_RECORDS_
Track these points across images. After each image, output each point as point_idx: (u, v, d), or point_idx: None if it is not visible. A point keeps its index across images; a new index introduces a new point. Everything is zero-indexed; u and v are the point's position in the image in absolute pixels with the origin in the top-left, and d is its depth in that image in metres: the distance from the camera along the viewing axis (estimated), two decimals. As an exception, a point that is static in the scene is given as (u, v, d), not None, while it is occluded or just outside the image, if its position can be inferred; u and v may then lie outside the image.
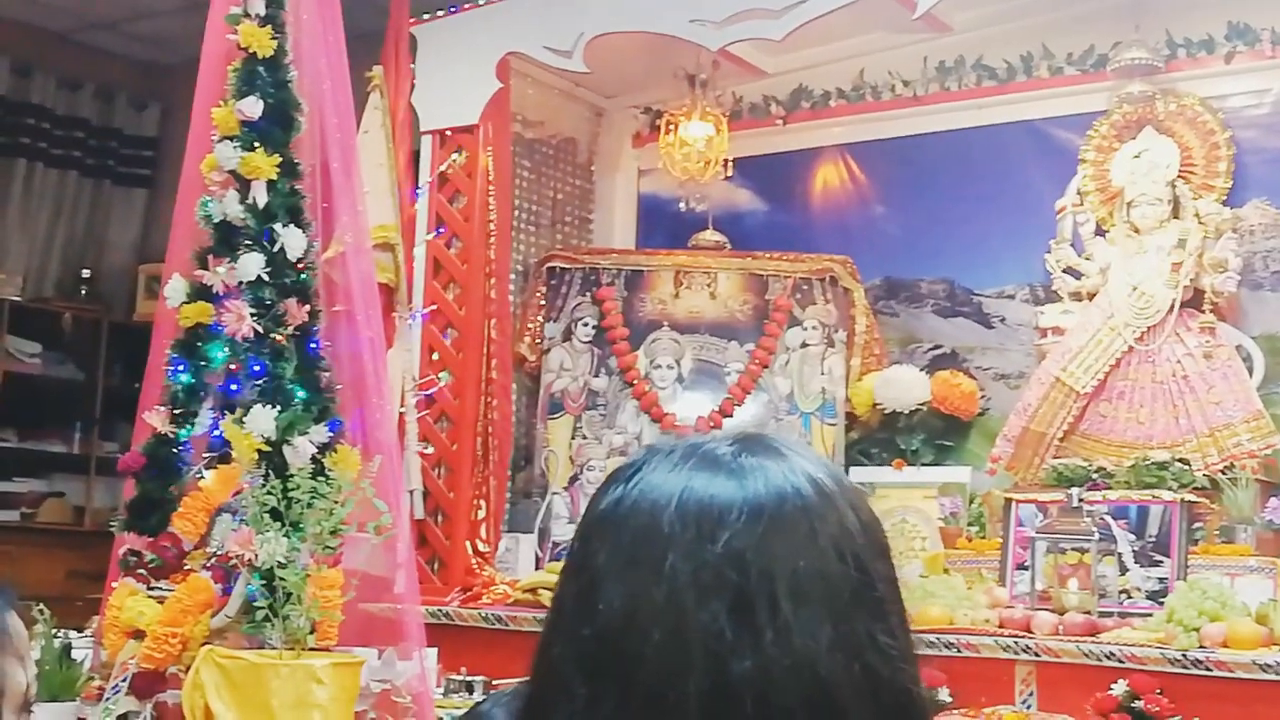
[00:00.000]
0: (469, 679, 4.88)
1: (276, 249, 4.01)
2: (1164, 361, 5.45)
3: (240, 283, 3.99)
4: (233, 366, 4.03)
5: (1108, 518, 5.00)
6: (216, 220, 4.08)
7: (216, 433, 4.01)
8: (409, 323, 5.88)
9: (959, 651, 4.76)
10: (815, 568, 0.97)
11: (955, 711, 4.57)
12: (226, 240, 4.07)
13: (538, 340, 6.43)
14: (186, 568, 3.88)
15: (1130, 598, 4.93)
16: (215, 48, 4.27)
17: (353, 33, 4.48)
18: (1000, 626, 4.82)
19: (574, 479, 6.28)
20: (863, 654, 0.96)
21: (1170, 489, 5.08)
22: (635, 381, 6.33)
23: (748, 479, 0.99)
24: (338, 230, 4.37)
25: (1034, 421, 5.60)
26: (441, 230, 6.11)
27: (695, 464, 1.01)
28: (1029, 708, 4.62)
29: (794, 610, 0.94)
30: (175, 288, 4.13)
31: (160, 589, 3.84)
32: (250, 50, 4.10)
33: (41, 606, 4.07)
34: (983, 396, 6.10)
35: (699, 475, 1.00)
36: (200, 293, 4.09)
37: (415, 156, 6.13)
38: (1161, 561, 4.96)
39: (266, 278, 3.98)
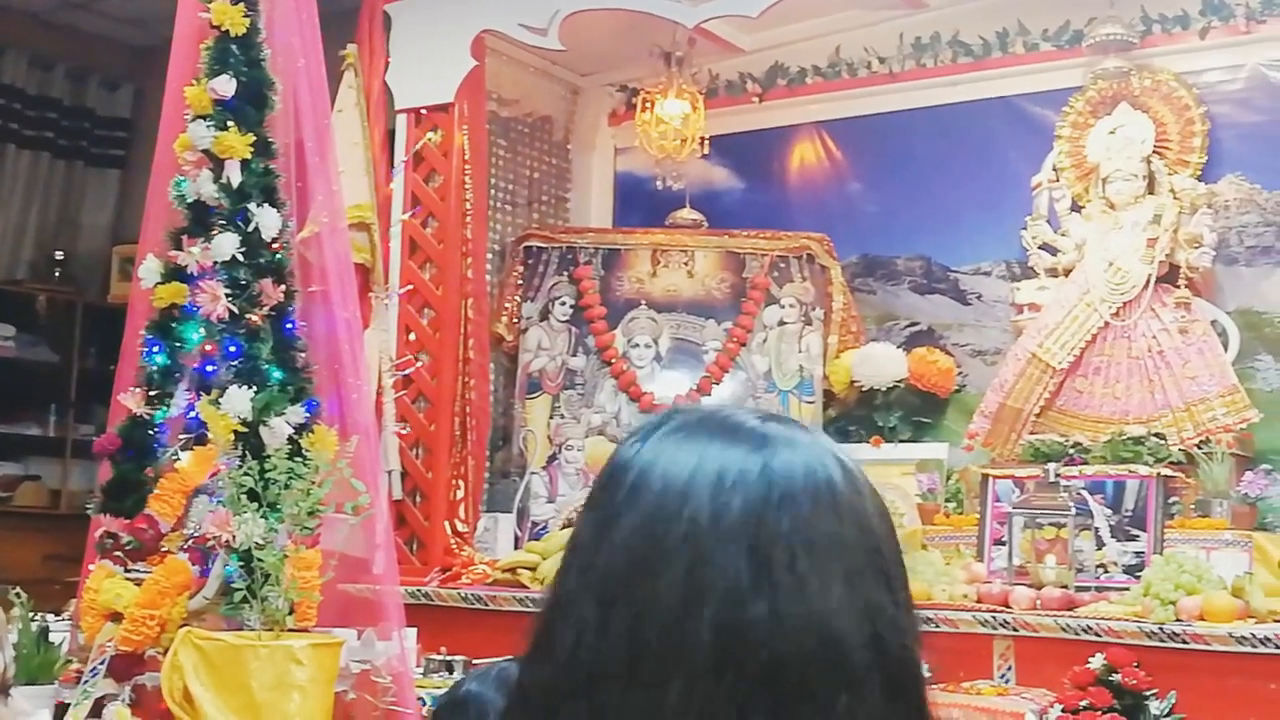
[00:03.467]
0: (449, 659, 4.88)
1: (251, 229, 3.98)
2: (1140, 337, 5.47)
3: (215, 263, 3.97)
4: (208, 347, 4.01)
5: (1084, 492, 5.03)
6: (190, 200, 4.05)
7: (192, 414, 3.99)
8: (385, 303, 5.86)
9: (937, 627, 4.77)
10: (834, 531, 0.99)
11: (934, 686, 4.59)
12: (201, 220, 4.04)
13: (515, 320, 6.42)
14: (164, 549, 3.87)
15: (1107, 572, 4.96)
16: (188, 26, 4.24)
17: (326, 11, 4.45)
18: (978, 601, 4.84)
19: (552, 458, 6.28)
20: (874, 621, 0.98)
21: (1146, 464, 5.10)
22: (613, 360, 6.33)
23: (774, 447, 1.02)
24: (313, 210, 4.35)
25: (1010, 397, 5.62)
26: (417, 210, 6.08)
27: (720, 428, 1.03)
28: (1007, 682, 4.64)
29: (810, 565, 0.96)
30: (150, 268, 4.11)
31: (137, 571, 3.82)
32: (223, 28, 4.06)
33: (18, 590, 4.06)
34: (959, 373, 6.12)
35: (722, 439, 1.02)
36: (175, 273, 4.07)
37: (390, 135, 6.11)
38: (1138, 536, 4.99)
39: (241, 258, 3.96)
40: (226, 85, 4.03)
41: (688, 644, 0.95)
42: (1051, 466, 5.05)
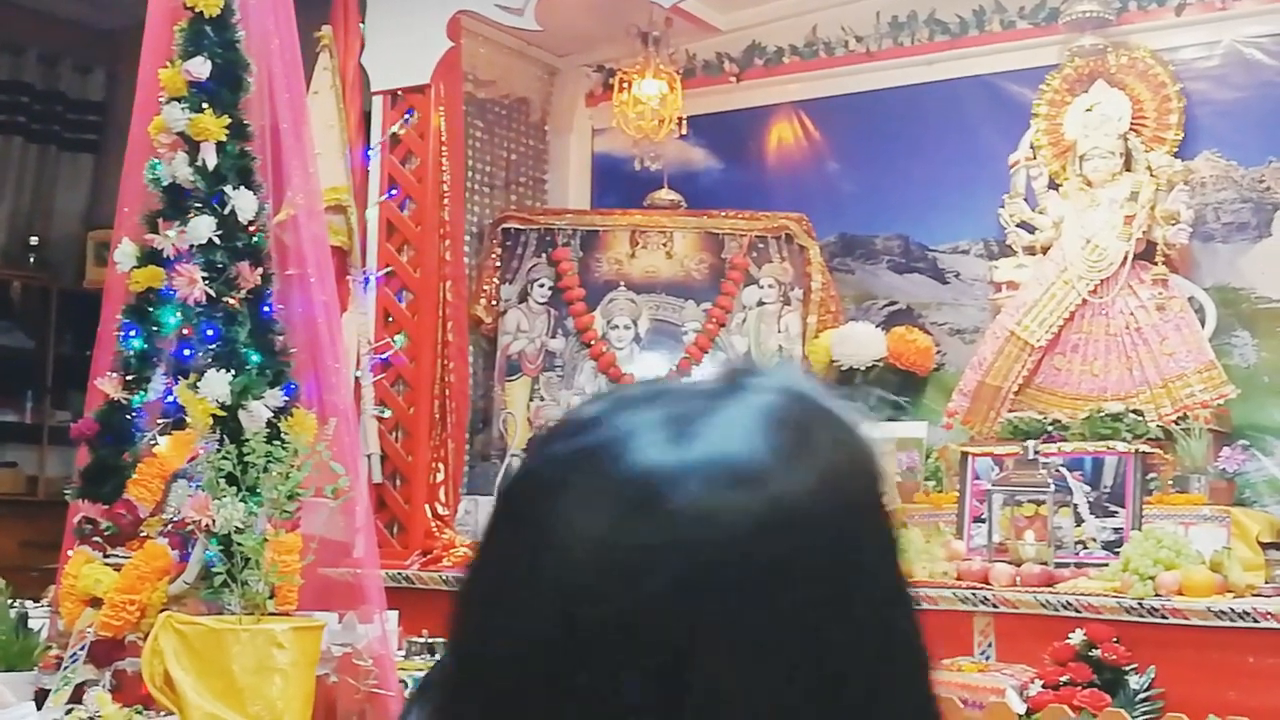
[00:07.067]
0: (430, 641, 4.88)
1: (227, 211, 3.96)
2: (1117, 314, 5.49)
3: (191, 246, 3.95)
4: (185, 331, 4.00)
5: (1063, 469, 5.04)
6: (165, 183, 4.03)
7: (170, 398, 3.98)
8: (363, 285, 5.83)
9: (917, 604, 4.78)
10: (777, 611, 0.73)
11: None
12: (176, 203, 4.02)
13: (493, 302, 6.41)
14: (143, 534, 3.85)
15: (1086, 548, 4.98)
16: (161, 8, 4.21)
17: (300, -8, 4.43)
18: (958, 579, 4.86)
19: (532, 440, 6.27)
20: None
21: (1124, 440, 5.12)
22: (593, 342, 6.32)
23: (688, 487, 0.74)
24: (289, 192, 4.33)
25: (989, 375, 5.63)
26: (394, 192, 6.05)
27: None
28: (988, 658, 4.66)
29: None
30: (125, 252, 4.08)
31: (116, 556, 3.81)
32: (197, 10, 4.03)
33: (-4, 577, 4.04)
34: (938, 351, 6.13)
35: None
36: (151, 257, 4.04)
37: (366, 117, 6.07)
38: (1116, 512, 5.01)
39: (218, 241, 3.94)
40: (201, 67, 4.00)
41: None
42: (1030, 444, 5.07)
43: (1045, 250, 5.71)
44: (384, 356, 5.88)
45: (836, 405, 0.80)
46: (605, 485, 0.74)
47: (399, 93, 6.08)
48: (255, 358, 3.92)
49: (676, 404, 0.77)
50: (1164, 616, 4.39)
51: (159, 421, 4.03)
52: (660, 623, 0.71)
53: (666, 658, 0.71)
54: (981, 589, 4.75)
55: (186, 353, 3.98)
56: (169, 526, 3.82)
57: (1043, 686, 4.35)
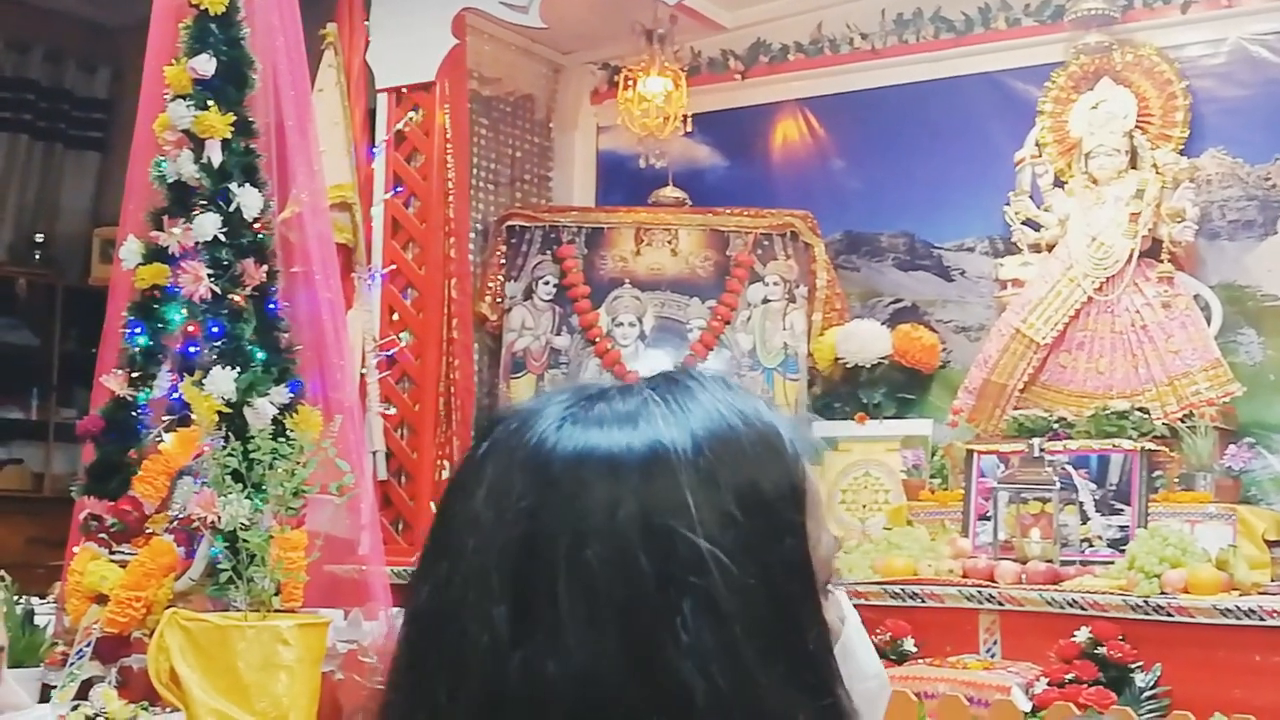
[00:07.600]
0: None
1: (233, 209, 3.96)
2: (1123, 311, 5.48)
3: (196, 243, 3.95)
4: (191, 328, 4.00)
5: (1069, 467, 5.04)
6: (171, 180, 4.03)
7: (176, 395, 3.98)
8: (368, 283, 5.83)
9: (923, 602, 4.79)
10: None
11: (920, 661, 4.60)
12: (181, 201, 4.02)
13: (498, 299, 6.41)
14: (148, 531, 3.86)
15: (1092, 546, 4.98)
16: (166, 5, 4.21)
17: (306, -11, 4.43)
18: (964, 576, 4.86)
19: (537, 438, 6.26)
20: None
21: (1130, 438, 5.12)
22: (597, 339, 6.32)
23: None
24: (294, 190, 4.33)
25: (995, 373, 5.62)
26: (399, 189, 6.05)
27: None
28: (993, 656, 4.66)
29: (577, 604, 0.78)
30: (130, 249, 4.09)
31: (122, 553, 3.82)
32: (202, 7, 4.04)
33: (2, 573, 4.04)
34: (944, 349, 6.13)
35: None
36: (156, 254, 4.05)
37: (371, 115, 6.08)
38: (1122, 510, 5.01)
39: (223, 238, 3.94)
40: (206, 64, 4.01)
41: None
42: (1036, 441, 5.06)
43: (1051, 248, 5.71)
44: (389, 353, 5.88)
45: (746, 424, 0.87)
46: (509, 455, 0.84)
47: (404, 90, 6.08)
48: (260, 355, 3.93)
49: (584, 398, 0.89)
50: (1170, 614, 4.39)
51: (164, 418, 4.04)
52: (509, 575, 0.80)
53: (512, 609, 0.79)
54: (987, 586, 4.75)
55: (192, 350, 3.99)
56: (174, 523, 3.83)
57: (1048, 684, 4.35)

_DESCRIPTION OF THE TASK_
Give again the lines of the listing above that run from the one with "10: (815, 568, 0.97)" up to and including the one with "42: (1051, 466, 5.05)". Keep them exact and omit the pictures.

_THE COMPLETED TASK_
10: (815, 568, 0.97)
11: (955, 711, 4.57)
12: (226, 240, 4.07)
13: (538, 340, 6.43)
14: (186, 568, 3.88)
15: (1130, 598, 4.93)
16: (215, 48, 4.27)
17: (353, 33, 4.48)
18: (1000, 626, 4.82)
19: (574, 479, 6.28)
20: (863, 654, 0.96)
21: (1170, 489, 5.08)
22: (635, 381, 6.33)
23: (748, 479, 0.99)
24: (338, 230, 4.37)
25: (1034, 421, 5.60)
26: (441, 230, 6.11)
27: (695, 464, 1.01)
28: (1029, 708, 4.62)
29: (794, 610, 0.94)
30: (175, 288, 4.13)
31: (160, 589, 3.84)
32: (250, 50, 4.10)
33: (41, 606, 4.07)
34: (983, 396, 6.10)
35: (699, 475, 1.00)
36: (200, 293, 4.09)
37: (415, 156, 6.13)
38: (1161, 561, 4.96)
39: (266, 278, 3.98)
[00:03.467]
0: (449, 659, 4.88)
1: (251, 229, 3.98)
2: (1140, 337, 5.47)
3: (215, 263, 3.97)
4: (208, 347, 4.01)
5: (1084, 492, 5.03)
6: (190, 200, 4.05)
7: (192, 414, 3.99)
8: (385, 303, 5.86)
9: (937, 627, 4.77)
10: (834, 531, 0.99)
11: (934, 686, 4.59)
12: (201, 220, 4.04)
13: (515, 320, 6.42)
14: (164, 549, 3.87)
15: (1107, 572, 4.96)
16: (188, 26, 4.24)
17: (326, 11, 4.45)
18: (978, 601, 4.84)
19: (552, 458, 6.28)
20: (874, 621, 0.98)
21: (1146, 464, 5.10)
22: (613, 360, 6.33)
23: (774, 447, 1.02)
24: (313, 210, 4.35)
25: (1010, 397, 5.62)
26: (417, 210, 6.08)
27: (720, 428, 1.03)
28: (1007, 682, 4.64)
29: (810, 565, 0.96)
30: (150, 268, 4.11)
31: (137, 571, 3.82)
32: (223, 28, 4.06)
33: (18, 590, 4.06)
34: (959, 373, 6.12)
35: (722, 439, 1.02)
36: (175, 273, 4.07)
37: (390, 135, 6.11)
38: (1138, 536, 4.99)
39: (241, 258, 3.96)
40: (226, 85, 4.03)
41: (688, 644, 0.95)
42: (1051, 466, 5.05)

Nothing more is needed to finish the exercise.